* [Work item]
For this exercise, write out the whole listing below exactly, omitting its images.
= Beginning of Section =
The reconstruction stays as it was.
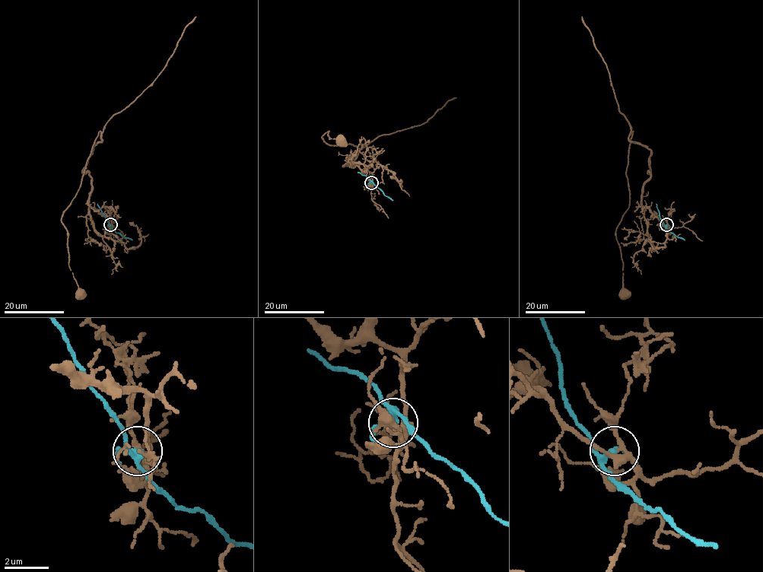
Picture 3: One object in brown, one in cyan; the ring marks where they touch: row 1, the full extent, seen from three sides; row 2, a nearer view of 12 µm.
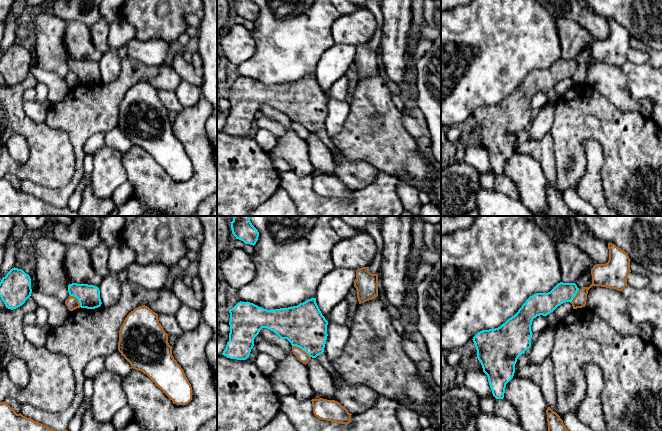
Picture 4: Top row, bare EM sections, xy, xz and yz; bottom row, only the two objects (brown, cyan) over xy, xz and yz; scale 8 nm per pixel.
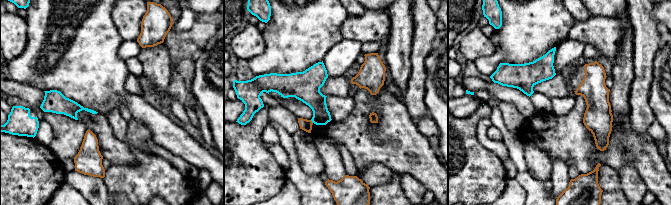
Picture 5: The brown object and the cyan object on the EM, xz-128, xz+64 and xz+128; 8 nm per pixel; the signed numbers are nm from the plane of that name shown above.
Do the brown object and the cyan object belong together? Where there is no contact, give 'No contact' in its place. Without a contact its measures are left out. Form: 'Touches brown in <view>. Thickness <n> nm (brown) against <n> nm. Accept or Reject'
= End of Section =
* [Exercise solution]
The reconstruction stays as it was.
Picture 3: One object in brown, one in cyan; the ring marks where they touch: row 1, the full extent, seen from three sides; row 2, a nearer view of 12 µm.
Picture 4: Top row, bare EM sections, xy, xz and yz; bottom row, only the two objects (brown, cyan) over xy, xz and yz; scale 8 nm per pixel.
Picture 5: The brown object and the cyan object on the EM, xz-128, xz+64 and xz+128; 8 nm per pixel; the signed numbers are nm from the plane of that name shown above.
Do the brown object and the cyan object belong together? Where there is no contact, give 'No contact' in its place. Without a contact its measures are left out. Form: 'Touches brown in <view>. Thickness <n> nm (brown) against <n> nm. Accept or Reject'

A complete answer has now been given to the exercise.